**DOCUMENT TEXT**
****
Amazon US had a few in stock 3 weeks ago. i should have jumped on it!


----------



## joxa80 (Jan 11, 2015)

😰A week and still nothing?now you made me nervous . isn't that the official website?


----------



## P1X4R (Jan 11, 2015)

joxa80 said:


> 😰A week and still nothing?now you made me nervous . isn't that the official website?



yes. i think they're trying to catch up on demand. i'll give them a few days before i inquire about my order.


----------



## DrWu (Jan 12, 2015)

P1X4R said:


> yes. i think they're trying to catch up on demand. i'll give them a few days before i inquire about my order.




I ordered mine on January 2nd, I emailed them last week since my order said the same as yours "awaiting fulfillment" They replied back and said it was out of stock but they're expecting more in this week and it should ship out by the 16th. We'll see. 

On a side note, I also ordered 4 batteries and an MCC-4 Charger on the same order, I got those today. Charger is defective though, one of the slots makes the screen flash, and also, saw some sparks.oo: Hopefully I won't have any problems getting it replaced.


----------



## joxa80 (Jan 12, 2015)

I am also on the waiting fulfillment and I ordered the bundle and a ti so maybe I have them first too and the tn36 alone latter . anyway I ordered the nw does anybody got it already?or everyone has the cw till now?


----------



## joxa80 (Jan 13, 2015)

That's what they emailed me today.


Thanks for your message.

Sorry to inform you that Ti will be available for shipping about 2 weeks later. and now we only have 3200mah 18650 batteries, 3400mah is also waiting for restock.

Would you please wait about 10 days? We will ship them asap when they are restocked.

TN36 neutral white is available and will be shipped this week.

Thank you for your patience.


----------



## P1X4R (Jan 13, 2015)

just heard back from Thrunite:

Thank you for your patience.

So sorry to tell you that the tn36 cw is out of stock now and you have to wait for some time . It will be arrive soon in this month.

Thank you for your patience.


----------



## kj2 (Jan 13, 2015)

P1X4R said:


> just heard back from Thrunite:
> 
> Thank you for your patience.
> 
> ...



Damn... Hope Vinh gets some TN36's soon.


----------



## joxa80 (Jan 13, 2015)

get the nw the are on stock now


----------



## HIDSGT (Jan 13, 2015)

I just bought one brand new from factory. its too small for my big monkey hands. if anyone wants it PM me. ill sell for $145 shipped. (US lower 48 only)


----------



## bdogps (Jan 13, 2015)

For how long does it stay in turbo mode? Keep in mind I am still learning about torches, does the small size of this powerful torch means that it cannot dissipate heat as fast as a bigger torch, because there is not much metal for the heat to be absorbed? Meaning turbo mode last for less than minute? Thank you


----------



## sbrom (Jan 13, 2015)

HIDSGT said:


> I just bought one brand new from factory. its too small for my big monkey hands. if anyone wants it PM me. ill sell for $145 shipped. (US lower 48 only)
****
**AIM OF THE TASK**
Reproduce word for word the part of the forum thread from "That's what they" up to and including "shipped this week.".

**DATA UNDER STUDY**
****
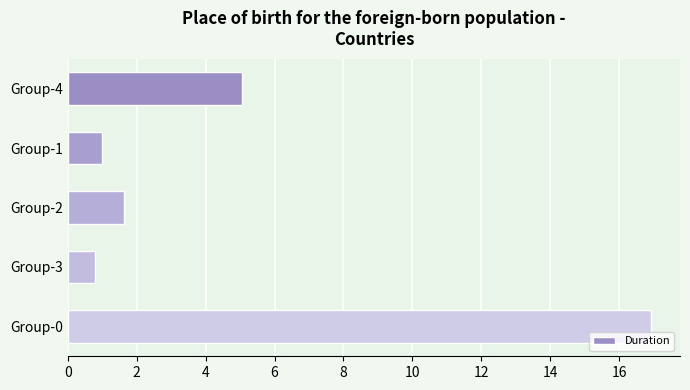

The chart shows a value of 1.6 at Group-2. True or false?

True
****
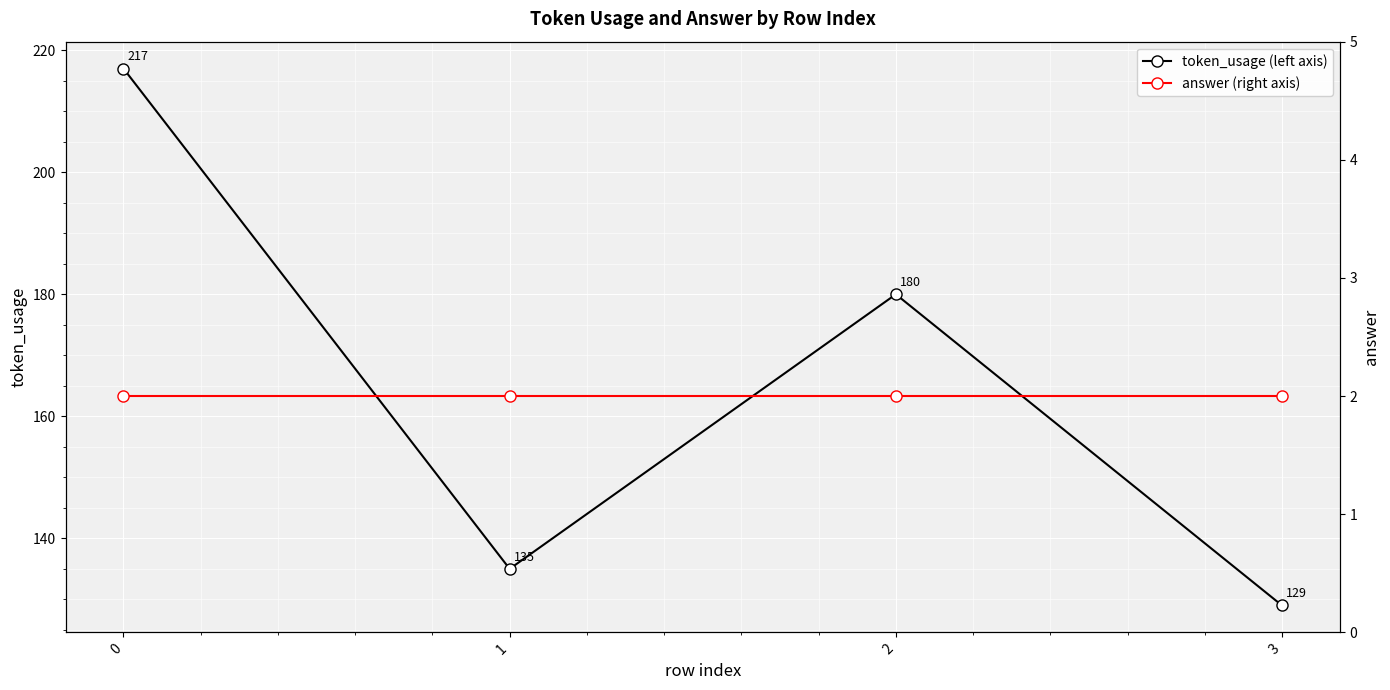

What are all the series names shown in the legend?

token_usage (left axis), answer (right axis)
****
**RESPONSE**
That's what they emailed me today.


Thanks for your message.

Sorry to inform you that Ti will be available for shipping about 2 weeks later. and now we only have 3200mah 18650 batteries, 3400mah is also waiting for restock.

Would you please wait about 10 days? We will ship them asap when they are restocked.

TN36 neutral white is available and will be shipped this week.